LONDON: The dollar hit a four-week high against the yen on Tuesday and rose against a basket of currencies on the prospect of US jobs data later this week fuelling expectations the Federal Reserve will scale back stimulus.
But the dollar stayed below reported options barriers at 100 yen, with many investors wary of taking fresh positions before a US holiday on Thursday and Friday's monthly payrolls report.
The dollar rose 0.2 percent to 99.91 yen, its highest since June 5, with traders reporting offers just ahead of 100 yen. It was buoyed by data on Monday showing a rebound in US manufacturing activity.
Strong jobs data would boost the dollar by fanning speculation about an early paring back of the Fed's $85-billion-a-month bond buying. The dollar index was up 0.15 percent at 83.17, near Friday's one-month high of 83.344.
"We expect the dollar to appreciate a bit more and the euro to drop towards $1.29 as the Fed will at some point start to unwind its stimulus programme," said Marcus Hettinger, currency strategist at Credit Suisse.
The euro fell 0.25 percent to $1.3030, off last week's trough of $1.29845, its lowest since early June.
But it held below resistance at the 200-day moving average at $1.3075, with traders wary before a European Central Bank meeting on Thursday.
US factory order data for May is due on Tuesday.

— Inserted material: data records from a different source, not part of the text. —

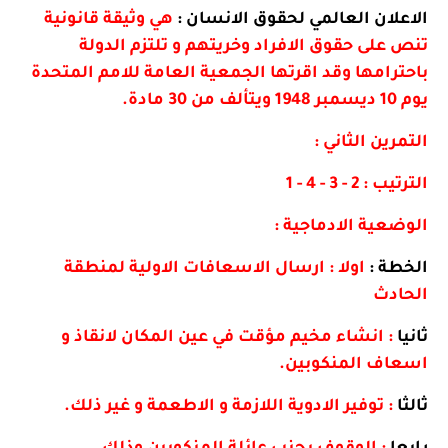
الاعلان العالمي لحقوق الانسان :
هي وثيقة قانونية
تنص على حقوق الافراد وخريتهم و تلتزم الدولة
باحترامها وقد اقرتها الجمعية العامة للامم المتحدة
يوم 10 ديسمبر 1948 ويتألف من 30 مادة.
التمرين الثاني :
الترتيب : 2 - 3 - 4 - 1
الوضعية الادماجية :
الخطة :
اولا : ارسال الاسعافات الاولية لمنطقة
الحادث
ثانيا
: انشاء مخيم مؤقت في عين المكان لانقاذ و
اسعاف المنكوبين.
ثالثا
: توفير الادوية اللازمة و الاطعمة و غير ذلك.
رابعا
: الوقوف بجنب عائلة المنكوبين وذلك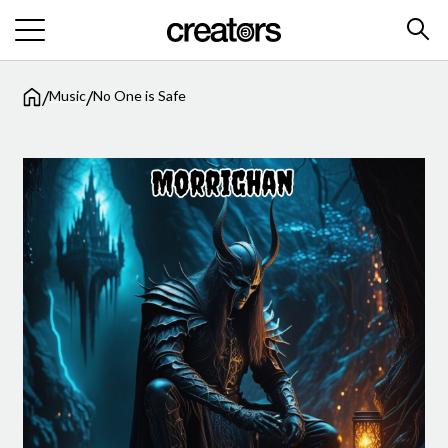
/
/
Music
No One is Safe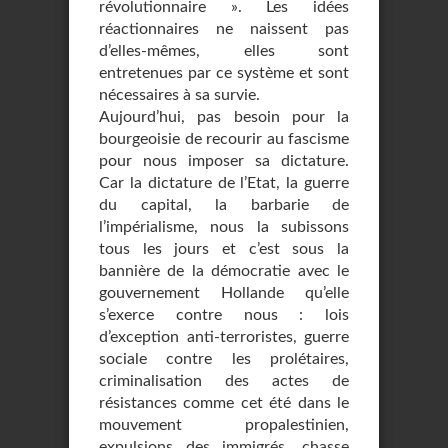
révolutionnaire ». Les idées
réactionnaires ne naissent pas
d’elles-mêmes, elles sont
entretenues par ce système et sont
nécessaires à sa survie.
Aujourd’hui, pas besoin pour la
bourgeoisie de recourir au fascisme
pour nous imposer sa dictature.
Car la dictature de l’Etat, la guerre
du capital, la barbarie de
l’impérialisme, nous la subissons
tous les jours et c’est sous la
bannière de la démocratie avec le
gouvernement Hollande qu’elle
s’exerce contre nous : lois
d’exception anti-terroristes, guerre
sociale contre les prolétaires,
criminalisation des actes de
résistances comme cet été dans le
mouvement propalestinien,
expulsions des immigrés, chasse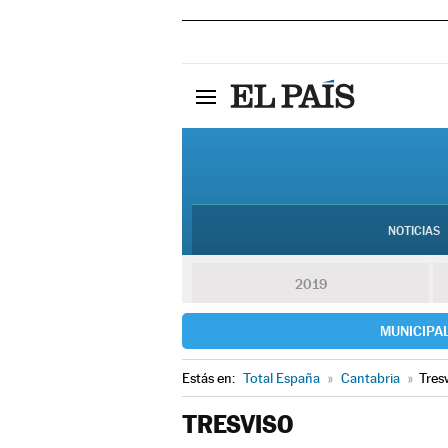
NOTICIAS
2019
MUNICIPA
Estás en:
Total España
»
Cantabria
»
Tres
TRESVISO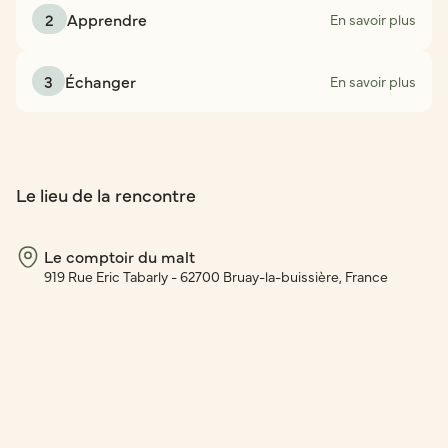
2
Apprendre
En savoir plus
3
Échanger
En savoir plus
Le lieu de la rencontre
Le comptoir du malt
919 Rue Eric Tabarly - 62700 Bruay-la-buissière, France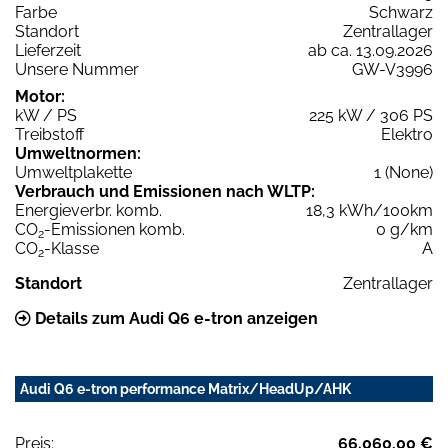
Farbe
Schwarz
Standort
Zentrallager
Lieferzeit
ab ca. 13.09.2026
Unsere Nummer
GW-V3996
Motor:
kW / PS
225 kW / 306 PS
Treibstoff
Elektro
Umweltnormen:
Umweltplakette
1 (None)
Verbrauch und Emissionen nach WLTP:
Energieverbr. komb.
18,3 kWh/100km
CO
-Emissionen komb.
0 g/km
2
CO
-Klasse
A
2
Standort
Zentrallager
Details zum Audi Q6 e-tron anzeigen
Audi Q6 e-tron performance Matrix/HeadUp/AHK
Preis:
66.060,00 €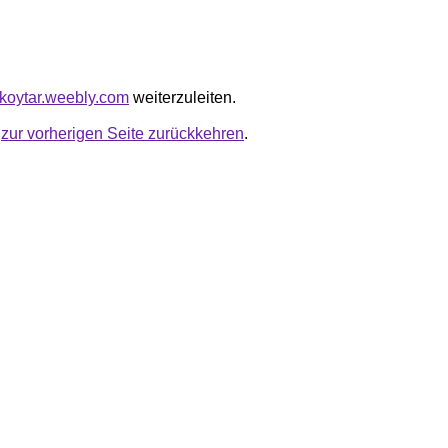
akoytar.weebly.com
weiterzuleiten.
u
zur vorherigen Seite zurückkehren
.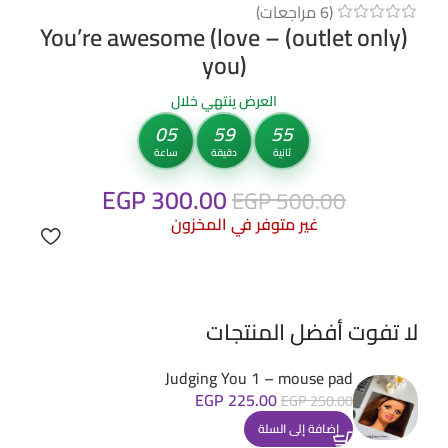
(
6
مراجعات)
(outlet only) – You’re awesome (love
you)
العرض ينتهي خلال
05
59
55
ثانية
دقيقة
ساعة
EGP
300.00
EGP
500.00
غير متوفر في المخزون
لا تفوت أفضل المنتجات
Judging You 1 – mouse pad
EGP
225.00
EGP
250.00
إضافة إلى السلة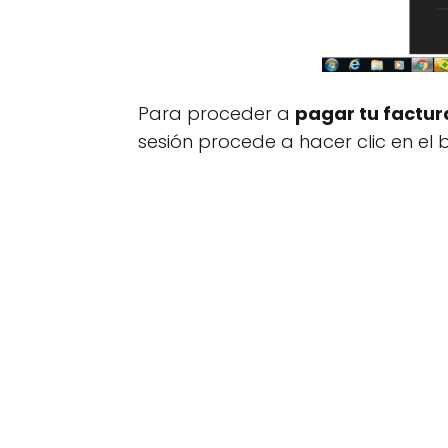
Para proceder a
pagar tu factur
sesión procede a hacer clic en el 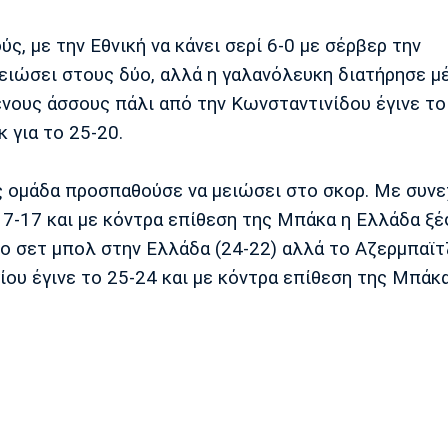
ς, με την Εθνική να κάνει σερί 6-0 με σέρβερ την
ειώσει στους δύο, αλλά η γαλανόλευκη διατήρησε μέ
νους άσσους πάλι από την Κωνσταντινίδου έγινε το
 για το 25-20.
μας ομάδα προσπαθούσε να μειώσει στο σκορ. Με συν
 17-17 και με κόντρα επίθεση της Μπάκα η Ελλάδα ξέ
 σετ μπολ στην Ελλάδα (24-22) αλλά το Αζερμπαϊτ
ου έγινε το 25-24 και με κόντρα επίθεση της Μπάκ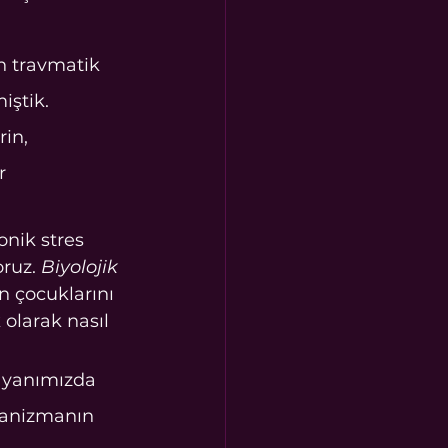
n travmatik 
ştik. 
in, 
r 
onik stres 
ruz. 
Biyolojik 
n çocuklarını 
olarak nasıl 
i yanımızda 
rganizmanın 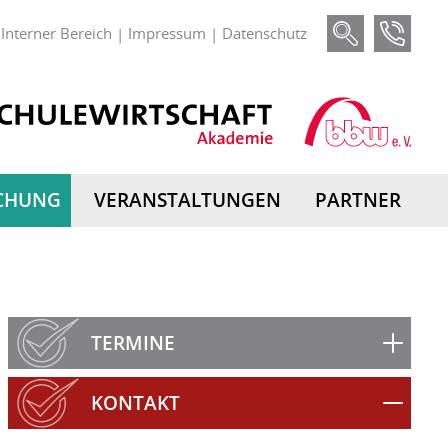
Interner Bereich
Impressum
Datenschutz
|
|
CHUNG
VERANSTALTUNGEN
PARTNER
TERMINE
KONTAKT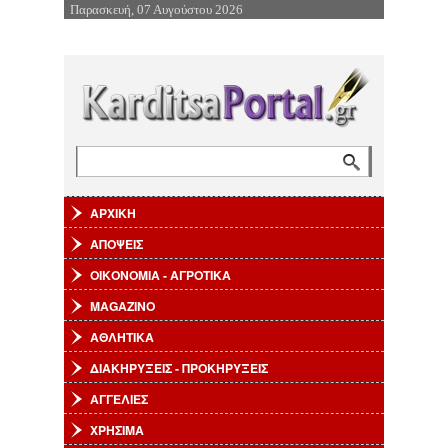
Παρασκευή, 07 Αυγούστου 2026
Επιστροφή στην Πλοήγηση
Αναζήτηση
Φόρμα αναζήτησης
ΑΡΧΙΚΗ
ΑΠΟΨΕΙΣ
ΟΙΚΟΝΟΜΙΑ - ΑΓΡΟΤΙΚΑ
MAGAZINO
ΑΘΛΗΤΙΚΑ
ΔΙΑΚΗΡΥΞΕΙΣ - ΠΡΟΚΗΡΥΞΕΙΣ
ΑΓΓΕΛΙΕΣ
ΧΡΗΣΙΜΑ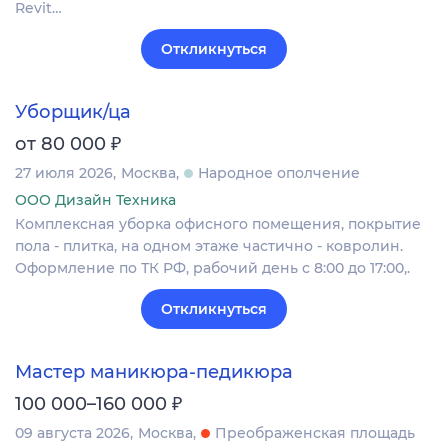
Revit…
Откликнуться
Уборщик/ца
₽
от 80 000
27 июля 2026
Москва
Народное ополчение
ООО Дизайн Техника
Комплексная уборка офисного помещения, покрытие
пола - плитка, на одном этаже частично - ковролин.
Оформление по ТК РФ, рабочий день с 8:00 до 17:00,.
Откликнуться
Мастер маникюра-педикюра
₽
100 000–160 000
09 августа 2026
Москва
Преображенская площадь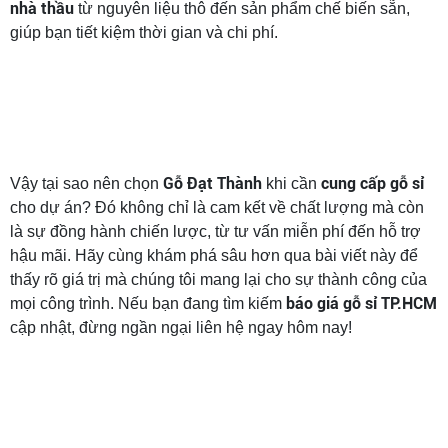
nhà thầu
từ nguyên liệu thô đến sản phẩm chế biến sẵn,
giúp bạn tiết kiệm thời gian và chi phí.
Gỗ Đạt Thành
cung cấp gỗ sỉ
Vậy tại sao nên chọn
khi cần
cho dự án? Đó không chỉ là cam kết về chất lượng mà còn
là sự đồng hành chiến lược, từ tư vấn miễn phí đến hỗ trợ
hậu mãi. Hãy cùng khám phá sâu hơn qua bài viết này để
thấy rõ giá trị mà chúng tôi mang lại cho sự thành công của
báo giá gỗ sỉ TP.HCM
mọi công trình. Nếu bạn đang tìm kiếm
cập nhật, đừng ngần ngại liên hệ ngay hôm nay!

Good data of late has been helping the dollar, especially against the yen, which in turn is expected to lose ground as the Bank of Japan adds trillions through its quantitative easing programme.
"The US ISM data was a tad better than expected, so that supports expectations of a tapering of QE, but it wasn't strong enough to bring those expectations very much forward," said Niels Christensen, currency strategist at Nordea in Copenhagen.
He saw the dollar breaking above 100 yen this week. Dollar/yen has lately moved in tandem with Japanese stocks, which rose on Tuesday.
Meanwhile, the Australian dollar fell 0.5 percent to $0.9191, just above Monday's three-year low of $0.9110, after the Reserve Bank of Australia kept the door open to rate cuts, in part due to a still-high currency.